# Sooo vviieeelll Schhnnneeeeee



## sebastian (5. Januar 2004)

Hallo Boardies.
Wie is es bei euch in Wien und in anderen Teilen Österreichs ?
Ich bin aufgewacht und hab aus dem Fenster geguckt ^^. Ich schick euch mal ein Bild bei uns is der Schnee so bombastisch. Heute hats locker 20cm drauf gehaut und es war ohnehin schon genug da 
Bilder mach ich gleich :m


----------



## Franz_16 (5. Januar 2004)

bei uns ist´s auch recht lustig... als ich aufgewacht bin und das gesehen hab bin ich sofort in den fiesta gesprungen und hab ihm erstmal ordentlich die Sporen gegeben :q ....

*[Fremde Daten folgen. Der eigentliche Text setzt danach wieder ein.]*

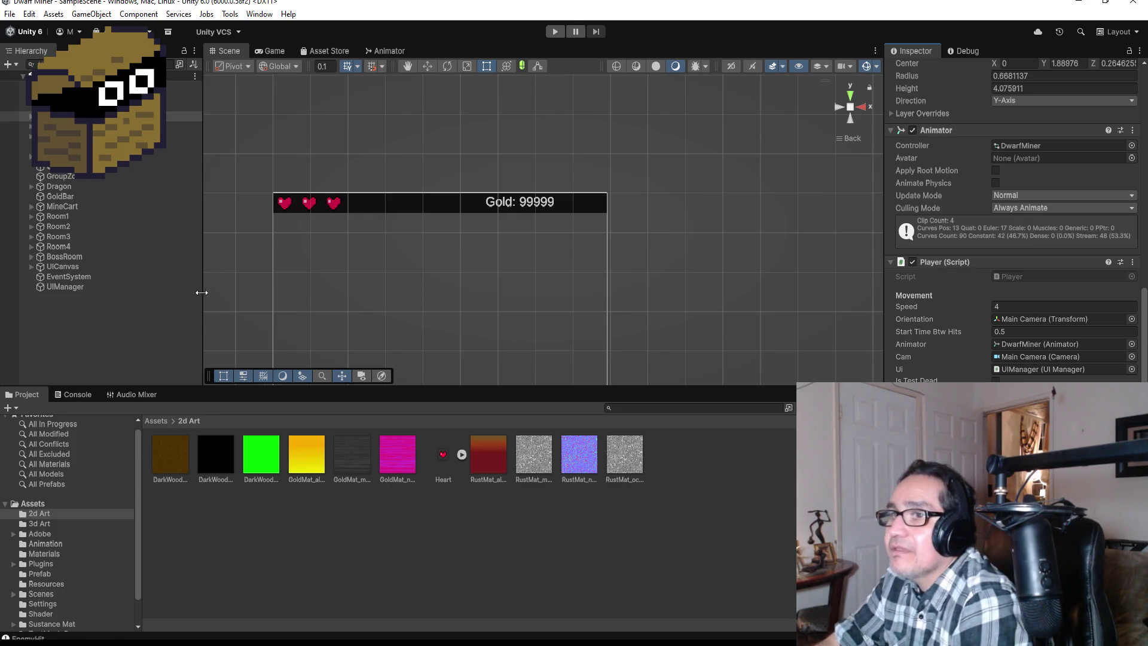
scroll(502, 203, "up", 3)
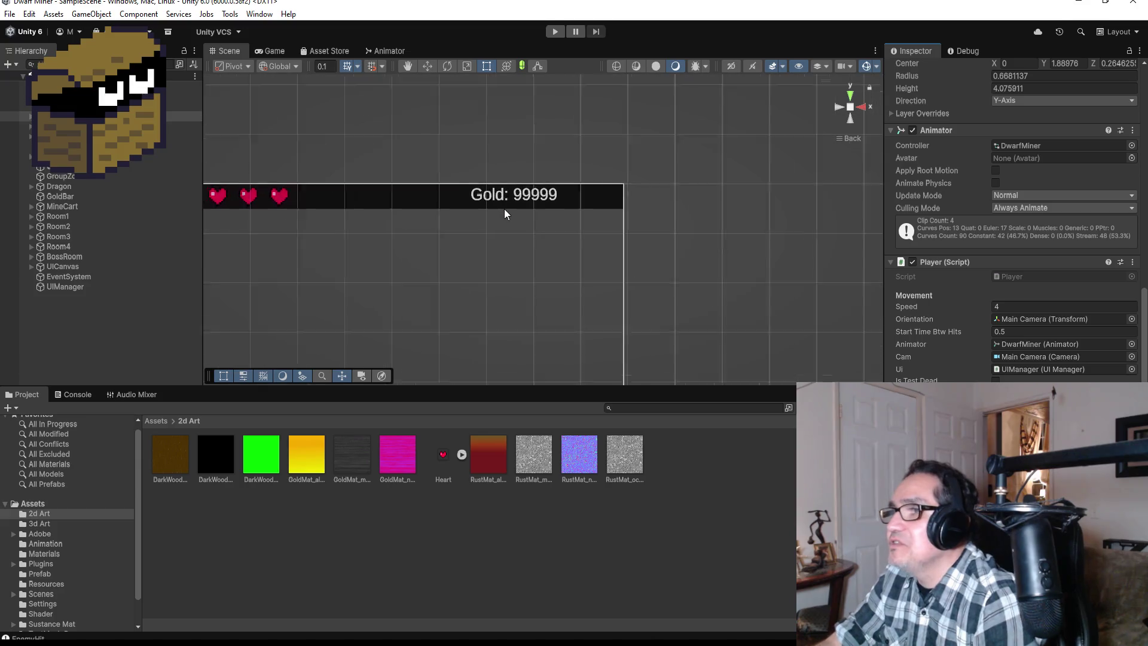
left_click(551, 35)
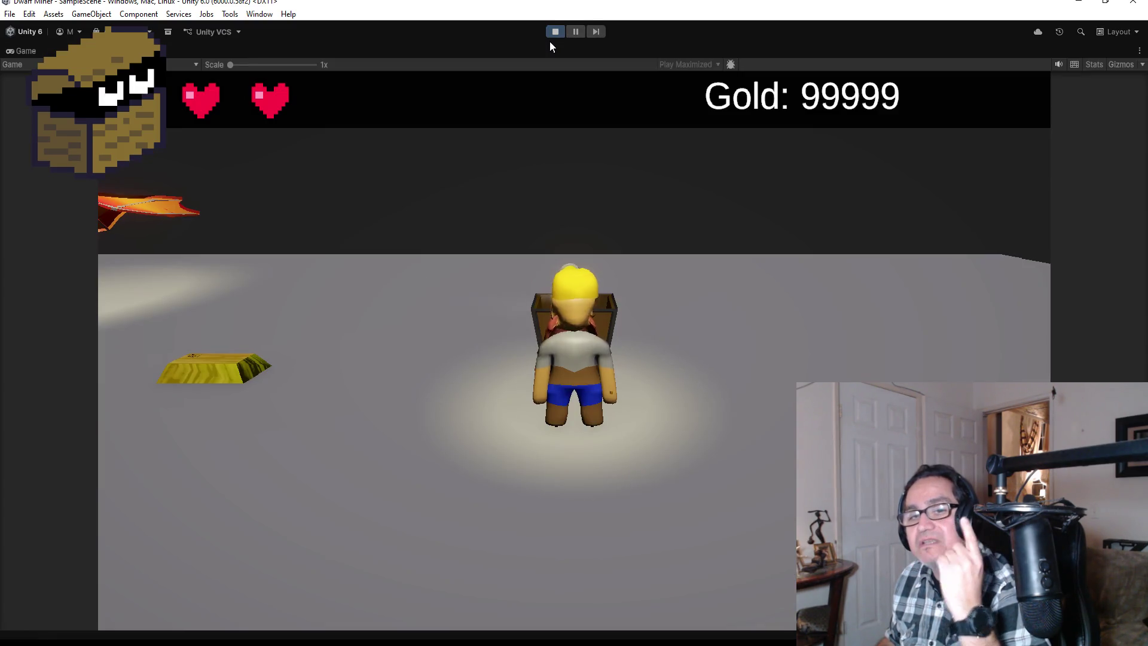
Run the dwarf past the pipes and dragon, mining gold blocks along the corridor
key("d")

Bilder könnt ich auch mal schnell Knippsen


----------



## Dorsch1 (5. Januar 2004)

Auch bei uns liegt die Landschaft in einer dick geschlossenen Schneedecke.So sieht der Winter einfach traumhaft aus.


----------



## ollidi (5. Januar 2004)

Bei uns hat es Gestern ein wenig gekrümelt. Heute ist schon wieder alles weg. :m


----------



## rob (5. Januar 2004)

es schneit und schneit und schneit......alles steckt und hängt.
so siehts aus bei rob am balkon:#h


----------



## sebastian (5. Januar 2004)

Bei uns is es eh recht hell nur auf dem Foto nicht #t  
Auch gut :m  Hauptsache Schnee


----------



## rob (5. Januar 2004)

.


----------



## sebastian (5. Januar 2004)

nummero 2


----------



## sebastian (5. Januar 2004)

und das Letze !


----------



## Franz_16 (5. Januar 2004)

Bild1 

bild2


----------



## sebastian (5. Januar 2004)

Ach ja die ersten beiden sind vorm Haus.
Und das letzte ist hinterm Haus.
Alles aus dem 1.Stock ich glaub da sieht man den Schnee besser und ich glaub für die Kamera is auch nicht so gut wenn ich raus geh


----------



## rob (5. Januar 2004)

sag wohnst du direkt am wasser;+ :k :l 
hast a schwester zum heiraten:q :q :m 
und was sind das für verdächtige flecken im schnee...schreibst da immer deinen namen rein:q :q #h


----------



## sebastian (5. Januar 2004)

He Franz das zweite Foto funktioniert net gscheit. He Rob wo wohnst du ? kanns sein das ich das Haus kenn ? oder bild ich mir das nur ein ?


----------



## hardliner (5. Januar 2004)

:c Ihr seid gemein!:c


----------



## sebastian (5. Januar 2004)

Jetzt funzts Zweite auch  tut leid liegt an meinem internet.
Franz wohnt wirklich direkt am Wasser ^^
Brunnen ham a auch


----------



## rob (5. Januar 2004)

ich wohn bei der per albin hanson siedlung...die is da beim verteilerkreis favoriten neben dem austriastadion...also im getto wiens
franz ihr wohnt in einem schönem hof!!!wird der noch bewirtschaftet?#h


----------



## Franz_16 (5. Januar 2004)

www.anglerboard.de ---> Der schnellste Wetterdienst der Welt :q


----------



## rob (5. Januar 2004)

sag wohnst du direkt am wasser   
hast a schwester zum heiraten   
und was sind das für verdächtige flecken im schnee...schreibst da immer deinen namen rein

sorry da hab ich dich gemeint sebastian


----------



## sebastian (5. Januar 2004)

Oh Gott neben dem AustriaStadion.
Is eigentlich eh gut kauf dir ein Luftdruckgewehr. Am besten mit CO2 die sind stärker :m  
konnst an Austriana ane aufbrennan :q 
Wir müssn mal eine gemptliche Sniperrunde auf Ros balkon veranstalten :q


----------



## Franz_16 (5. Januar 2004)

@ rob

nein... 
die Felder haben wir verpachtet.... 
und die Schweine haben wir aufgefressen... :q 

aber ist echt ganz praktisch so ein Hof... hat man jede Menge Platz... dass was man auf dem Foto sieht ist auch nur der Vorderhof... Hinter den Gebäuden gehts auch nochmal weiter... 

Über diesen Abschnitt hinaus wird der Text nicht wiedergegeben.